(What is needed): Copy out all of the entries below without any change.

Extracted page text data

▬▬▬▬▬▬

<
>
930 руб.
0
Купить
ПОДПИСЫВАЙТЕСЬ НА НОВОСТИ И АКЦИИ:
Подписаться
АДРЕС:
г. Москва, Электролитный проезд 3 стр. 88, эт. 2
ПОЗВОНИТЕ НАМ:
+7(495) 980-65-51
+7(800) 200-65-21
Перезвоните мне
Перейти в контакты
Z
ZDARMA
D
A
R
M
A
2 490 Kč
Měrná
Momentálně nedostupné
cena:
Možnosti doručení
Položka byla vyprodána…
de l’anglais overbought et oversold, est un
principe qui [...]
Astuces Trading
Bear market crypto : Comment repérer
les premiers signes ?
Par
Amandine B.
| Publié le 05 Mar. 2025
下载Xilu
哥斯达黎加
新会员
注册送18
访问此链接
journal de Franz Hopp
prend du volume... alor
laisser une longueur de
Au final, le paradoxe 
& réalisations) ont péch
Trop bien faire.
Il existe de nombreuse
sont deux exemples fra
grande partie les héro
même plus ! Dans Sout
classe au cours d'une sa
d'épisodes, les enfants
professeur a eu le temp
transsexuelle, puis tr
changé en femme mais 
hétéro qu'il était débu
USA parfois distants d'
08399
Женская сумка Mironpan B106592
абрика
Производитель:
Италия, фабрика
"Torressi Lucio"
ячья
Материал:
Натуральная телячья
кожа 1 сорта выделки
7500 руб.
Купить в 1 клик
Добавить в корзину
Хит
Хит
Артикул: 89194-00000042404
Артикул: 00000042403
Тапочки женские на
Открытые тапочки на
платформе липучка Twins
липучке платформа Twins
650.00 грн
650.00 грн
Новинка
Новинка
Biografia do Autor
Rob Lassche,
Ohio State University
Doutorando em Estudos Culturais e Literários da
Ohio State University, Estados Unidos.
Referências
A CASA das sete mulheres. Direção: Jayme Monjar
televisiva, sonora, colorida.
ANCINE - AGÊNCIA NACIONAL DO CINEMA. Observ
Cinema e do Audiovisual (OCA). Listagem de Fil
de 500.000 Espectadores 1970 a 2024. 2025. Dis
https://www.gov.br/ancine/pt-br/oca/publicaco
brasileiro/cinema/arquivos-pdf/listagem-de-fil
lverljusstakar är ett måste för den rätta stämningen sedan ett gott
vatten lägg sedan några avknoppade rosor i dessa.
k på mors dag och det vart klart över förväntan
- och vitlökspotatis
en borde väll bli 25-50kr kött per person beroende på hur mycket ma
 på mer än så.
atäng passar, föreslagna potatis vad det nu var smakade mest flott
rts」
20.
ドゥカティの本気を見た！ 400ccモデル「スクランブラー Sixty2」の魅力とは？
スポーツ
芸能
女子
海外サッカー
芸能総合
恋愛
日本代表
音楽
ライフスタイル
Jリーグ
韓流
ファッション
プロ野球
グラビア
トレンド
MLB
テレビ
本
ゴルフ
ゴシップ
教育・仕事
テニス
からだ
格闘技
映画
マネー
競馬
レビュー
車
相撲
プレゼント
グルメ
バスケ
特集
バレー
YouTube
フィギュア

▬▬▬▬▬▬

(Exercise solution):
<
>
930 руб.
0
Купить
ПОДПИСЫВАЙТЕСЬ НА НОВОСТИ И АКЦИИ:
Подписаться
АДРЕС:
г. Москва, Электролитный проезд 3 стр. 88, эт. 2
ПОЗВОНИТЕ НАМ:
+7(495) 980-65-51
+7(800) 200-65-21
Перезвоните мне
Перейти в контакты
Z
ZDARMA
D
A
R
M
A
2 490 Kč
Měrná
Momentálně nedostupné
cena:
Možnosti doručení
Položka byla vyprodána…
de l’anglais overbought et oversold, est un
principe qui [...]
Astuces Trading
Bear market crypto : Comment repérer
les premiers signes ?
Par
Amandine B.
| Publié le 05 Mar. 2025
下载Xilu
哥斯达黎加
新会员
注册送18
访问此链接
journal de Franz Hopp
prend du volume... alor
laisser une longueur de
Au final, le paradoxe 
& réalisations) ont péch
Trop bien faire.
Il existe de nombreuse
sont deux exemples fra
grande partie les héro
même plus ! Dans Sout
classe au cours d'une sa
d'épisodes, les enfants
professeur a eu le temp
transsexuelle, puis tr
changé en femme mais 
hétéro qu'il était débu
USA parfois distants d'
08399
Женская сумка Mironpan B106592
абрика
Производитель:
Италия, фабрика
"Torressi Lucio"
ячья
Материал:
Натуральная телячья
кожа 1 сорта выделки
7500 руб.
Купить в 1 клик
Добавить в корзину
Хит
Хит
Артикул: 89194-00000042404
Артикул: 00000042403
Тапочки женские на
Открытые тапочки на
платформе липучка Twins
липучке платформа Twins
650.00 грн
650.00 грн
Новинка
Новинка
Biografia do Autor
Rob Lassche,
Ohio State University
Doutorando em Estudos Culturais e Literários da
Ohio State University, Estados Unidos.
Referências
A CASA das sete mulheres. Direção: Jayme Monjar
televisiva, sonora, colorida.
ANCINE - AGÊNCIA NACIONAL DO CINEMA. Observ
Cinema e do Audiovisual (OCA). Listagem de Fil
de 500.000 Espectadores 1970 a 2024. 2025. Dis
https://www.gov.br/ancine/pt-br/oca/publicaco
brasileiro/cinema/arquivos-pdf/listagem-de-fil
lverljusstakar är ett måste för den rätta stämningen sedan ett gott
vatten lägg sedan några avknoppade rosor i dessa.
k på mors dag och det vart klart över förväntan
- och vitlökspotatis
en borde väll bli 25-50kr kött per person beroende på hur mycket ma
 på mer än så.
atäng passar, föreslagna potatis vad det nu var smakade mest flott
rts」
20.
ドゥカティの本気を見た！ 400ccモデル「スクランブラー Sixty2」の魅力とは？
スポーツ
芸能
女子
海外サッカー
芸能総合
恋愛
日本代表
音楽
ライフスタイル
Jリーグ
韓流
ファッション
プロ野球
グラビア
トレンド
MLB
テレビ
本
ゴルフ
ゴシップ
教育・仕事
テニス
からだ
格闘技
映画
マネー
競馬
レビュー
車
相撲
プレゼント
グルメ
バスケ
特集
バレー
YouTube
フィギュア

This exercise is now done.